ECR `image_id` pull fails with command-substituted `SKYPILOT_DOCKER_PASSWORD` due to dependency timing (Blocks PR #4871 use case)

[andylizf]

The functionality introduced in PR #4871, which supports command substitution in SKYPILOT_DOCKER_PASSWORD (e.g., $(aws ecr get-login-password ...)), cannot be effectively used when resources.image_id points to an ECR image. The initial docker pull of this ECR image on the provisioned VM fails due to a dependency timing conflict.

Problem Details:

1. SkyPilot provisions a base VM.
2. When PR Support cli var substitution in docker login command env #4871's feature is used, SkyPilot attempts docker login by executing the command in SKYPILOT_DOCKER_PASSWORD, followed by docker pull for the specified ECR image_id. This happens on the newly provisioned VM.
3. The critical issue is that SkyPilot's standard procedure for copying necessary user credentials, files, or tools (e.g., ~/.aws/credentials, the AWS CLI itself if not pre-installed, or custom scripts which the password command might be) typically happens in a later provisioning stage.
4. Consequently, the command in SKYPILOT_DOCKER_PASSWORD executes before its required dependencies are available on the VM. This leads to command failure, docker login failure, and ultimately, the ECR image_id pull fails.

Impact on PR #4871:
This timing conflict is a significant blocker for using PR #4871's command substitution feature for a primary use case: dynamically authenticating to ECR (or similar registries) when the ECR image itself is the runtime environment specified via image_id. While the substitution mechanism itself might be in place, it fails in practice for image_id scenarios due to this provisioning order.

Expected Behavior/Resolution Path:
To enable PR #4871 for ECR image_id use cases, the dependencies (tools, configs, scripts) required by the SKYPILOT_DOCKER_PASSWORD command must be present and configured on the VM at the moment docker login is attempted for the initial image_id pull.

Potential solutions could involve:

• Modifying SkyPilot's provisioning sequence to ensure these specific dependencies are deployed to the VM before the docker login for image_id is attempted.
• Introducing a dedicated pre-flight mechanism for staging just these critical Docker authentication dependencies.

Addressing this is essential for PR #4871 to successfully support dynamic ECR authentication for containerized runtime environments.

[andylizf]

CC'ing @cblmemo here

[cblmemo]

Both sounds a little bit hacky to me.

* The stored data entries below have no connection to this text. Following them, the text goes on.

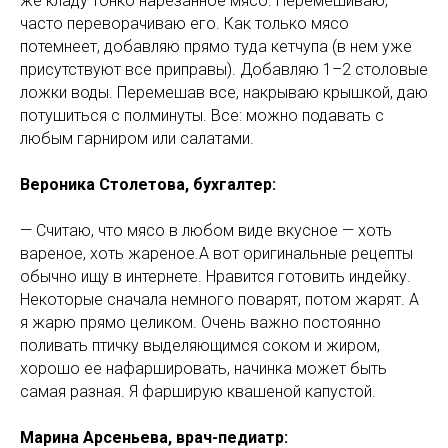
же кладу тонко нарезанное мясо. Перемешиваю,
часто переворачиваю его. Как только мясо
потемнеет, добавляю прямо туда кетчупа (в нем уже
присутствуют все приправы). Добавляю 1–2 столовые
ложки воды. Перемешав все, накрываю крышкой, даю
потушиться с полминуты. Все: можно подавать с
любым гарниром или салатами.
Вероника Столетова, бухгалтер:
— Считаю, что мясо в любом виде вкусное — хоть
вареное, хоть жареное.А вот оригинальные рецепты
обычно ищу в интернете. Нравится готовить индейку.
Некоторые сначала немного поварят, потом жарят. А
я жарю прямо целиком. Очень важно постоянно
поливать птичку выделяющимся соком и жиром,
хорошо ее нафаршировать, начинка может быть
самая разная. Я фарширую квашеной капустой.
Марина Арсеньева, врач-педиатр: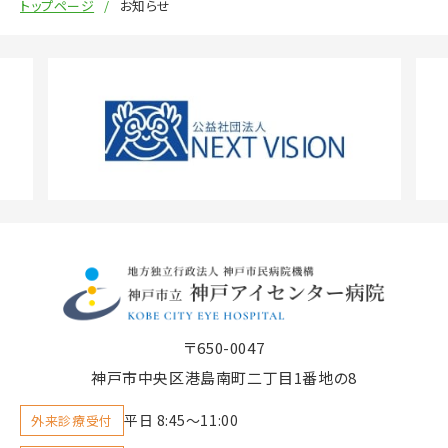
トップページ
お知らせ
〒650-0047
神戸市中央区港島南町二丁目1番地の8
平日 8:45〜11:00
外来診療受付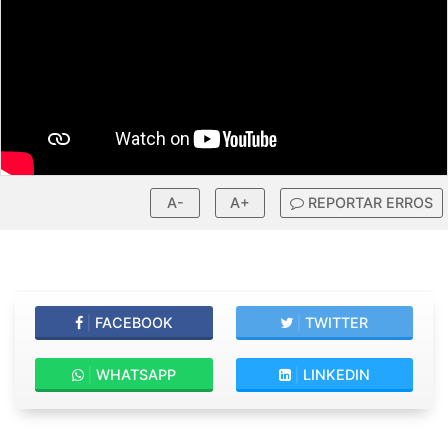
A-
A+
REPORTAR ERROS
|
FACEBOOK
|
TWITTER
|
WHATSAPP
|
LINKEDIN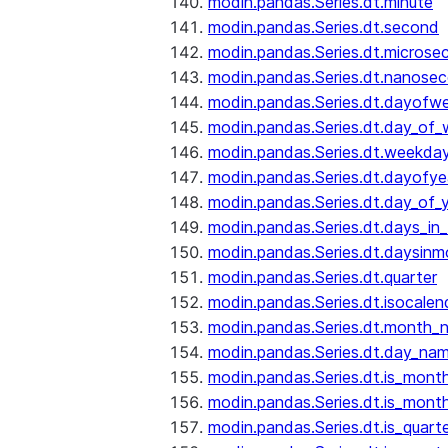
modin.pandas.Series.dt.minute
modin.pandas.Series.dt.second
modin.pandas.Series.dt.microse
modin.pandas.Series.dt.nanose
modin.pandas.Series.dt.dayofw
modin.pandas.Series.dt.day_of
modin.pandas.Series.dt.weekda
modin.pandas.Series.dt.dayofye
modin.pandas.Series.dt.day_of_
modin.pandas.Series.dt.days_in
modin.pandas.Series.dt.daysinm
modin.pandas.Series.dt.quarter
modin.pandas.Series.dt.isocalen
modin.pandas.Series.dt.month_
modin.pandas.Series.dt.day_na
modin.pandas.Series.dt.is_mont
modin.pandas.Series.dt.is_mont
modin.pandas.Series.dt.is_quarte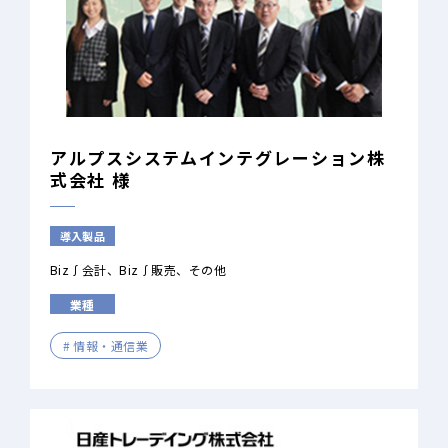
アルプスシステムインテグレーション株
式会社 様
導入製品
Biz∫会計
Biz∫販売
その他
業種
情報・通信業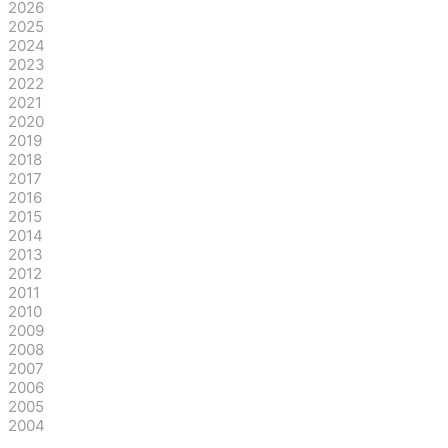
2026
2025
2024
2023
2022
2021
2020
2019
2018
2017
2016
2015
2014
2013
2012
2011
2010
2009
2008
2007
2006
2005
2004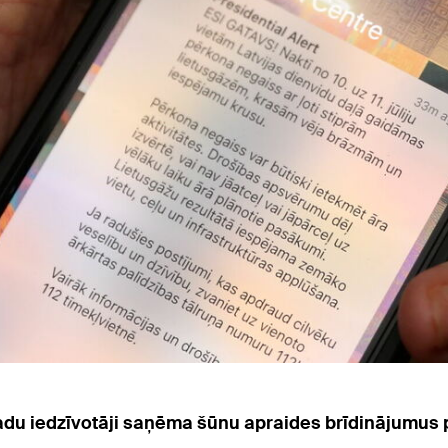
ovadu iedzīvotāji saņēma šūnu apraides brīdinājumu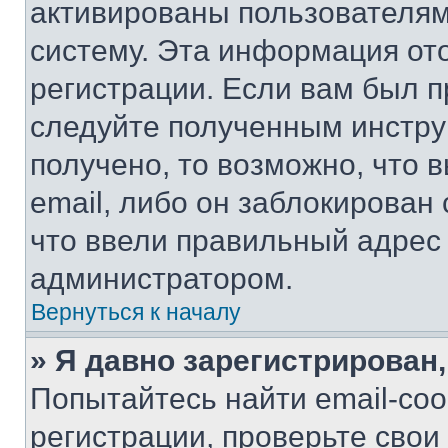
активированы пользователям
систему. Эта информация от
регистрации. Если вам был п
следуйте полученным инстру
получено, то возможно, что 
email, либо он заблокирован
что ввели правильный адрес 
администратором.
Вернуться к началу
» Я давно зарегистрирован,
Попытайтесь найти email-со
регистрации, проверьте свои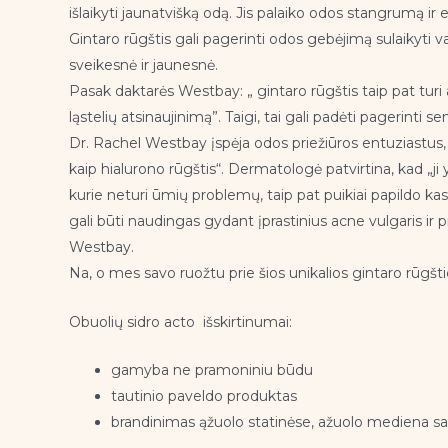
išlaikyti jaunatvišką odą. Jis palaiko odos stangrumą 
Gintaro rūgštis gali pagerinti odos gebėjimą sulaikyti van
sveikesnė ir jaunesnė.
Pasak daktarės Westbay: „ gintaro rūgštis taip pat turi 
ląstelių atsinaujinimą”. Taigi, tai gali padėti pagerinti 
Dr. Rachel Westbay įspėja odos priežiūros entuziastus, ka
kaip hialurono rūgštis“. Dermatologė patvirtina, kad „ji y
kurie neturi ūmių problemų, taip pat puikiai papildo kasd
gali būti naudingas gydant įprastinius acne vulgaris ir 
Westbay.
Na, o mes savo ruožtu prie šios unikalios gintaro rūgš
Obuolių sidro acto išskirtinumai:
gamyba ne pramoniniu būdu
tautinio paveldo produktas
brandinimas ąžuolo statinėse, ažuolo mediena sav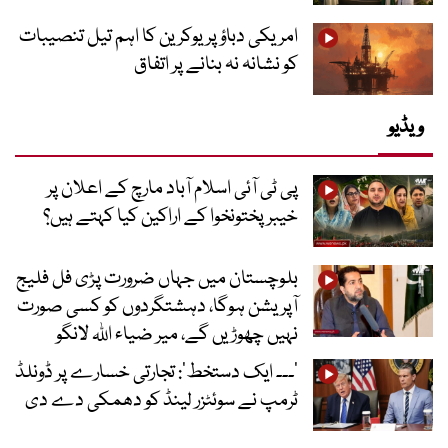
امریکی دباؤ پر یوکرین کا اہم تیل تنصیبات
کو نشانہ نہ بنانے پر اتفاق
ویڈیو
پی ٹی آئی اسلام آباد مارچ کے اعلان پر
خیبر پختونخوا کے اراکین کیا کہتے ہیں؟
بلوچستان میں جہاں ضرورت پڑی فل فلیج
آپریشن ہوگا، دہشتگردوں کو کسی صورت
نہیں چھوڑیں گے، میر ضیاء اللہ لانگو
’۔۔۔ ایک دستخط‘: تجارتی خسارے پر ڈونلڈ
ٹرمپ نے سوئٹزر لینڈ کو دھمکی دے دی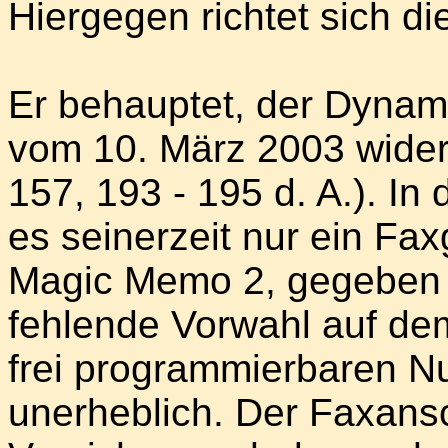
Hiergegen richtet sich d
Er behauptet, der Dynam
vom 10. März 2003 wider
157, 193 - 195 d. A.). I
es seinerzeit nur ein Fax
Magic Memo 2, gegeben (B
fehlende Vorwahl auf de
frei programmierbaren 
unerheblich. Der Faxansc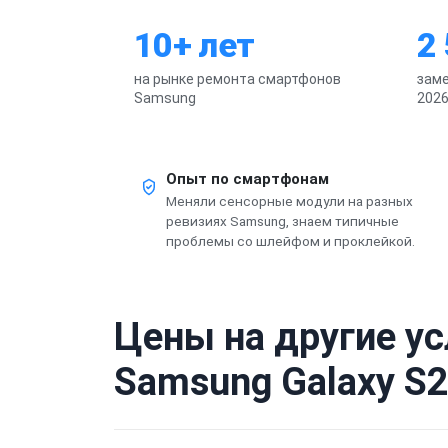
10+ лет
2
на рынке ремонта смартфонов
заме
Samsung
2026
Опыт по смартфонам
Меняли сенсорные модули на разных
ревизиях Samsung, знаем типичные
проблемы со шлейфом и проклейкой.
Цены на другие у
Samsung Galaxy S2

Lets defer this issue for now.

[berekuk]

In our project we handle ECR auth with this patch:

diff -ur sky/provision/docker_utils.py sky-patched/provision/docker_utils.py
--- sky/provision/docker_utils.py	2025-06-02 23:54:17
+++ sky-patched/provision/docker_utils.py	2025-06-16 15:57:46
@@ -234,6 +234,23 @@
                     f'--password {shlex.quote(docker_login_config.password)} '
                     f'{shlex.quote(docker_login_config.server)}',
                     wait_for_docker_daemon=True)
+            elif docker_login_config.server.endswith(".amazonaws.com") and ".ecr." in docker_login_config.server:
+                # Handle AWS ECR authentication
+                server = docker_login_config.server
+                if server.endswith(".amazonaws.com") and ".ecr." in server:
+                    self._run('sudo apt install -y amazon-ecr-credential-helper')
+                    # Create the docker config directory if it doesn't exist
+                    self._run('mkdir -p ~/.docker')
+                    # Create or update the docker config.json file with ECR credentials helper
+                    config_json = {
+                        "credHelpers": {
+                            server: "ecr-login"
+                        }
+                    }
+                    # Write the config to a temporary file and move it to the right location
+                    import json
+                    self._run(f'echo \'{json.dumps(config_json, indent=2)}\' > /tmp/docker_config.json && '
+                              f'mv /tmp/docker_config.json ~/.docker/config.json')
             elif docker_login_config.server.endswith('-docker.pkg.dev'):
                 # Docker image server is on GCR, we need to do additional setup
                 # to pull the image.
diff -ur sky/resources.py sky-patched/resources.py
--- sky/resources.py	2025-06-16 15:54:40
+++ sky-patched/resources.py	2025-06-16 15:57:08
@@ -1699,9 +1699,6 @@
         add_if_not_none('labels', self.labels)
         if self._autostop_config is not None:
             config['autostop'] = self._autostop_config.to_yaml_config()
-        if self._docker_login_config is not None:
-            config['_docker_login_config'] = dataclasses.asdict(
-                self._docker_login_config)
         if self._docker_username_for_runpod is not None:
             config['_docker_username_for_runpod'] = (
                 self._docker_username_for_runpod)

[concretevitamin]

Thanks for sharing @berekuk -- would you like to submit a PR?

[andylizf]

Thanks to @berekuk. We recently have a similar implementation in 1b3287a. Feel free to adopt our next release and remove this patch.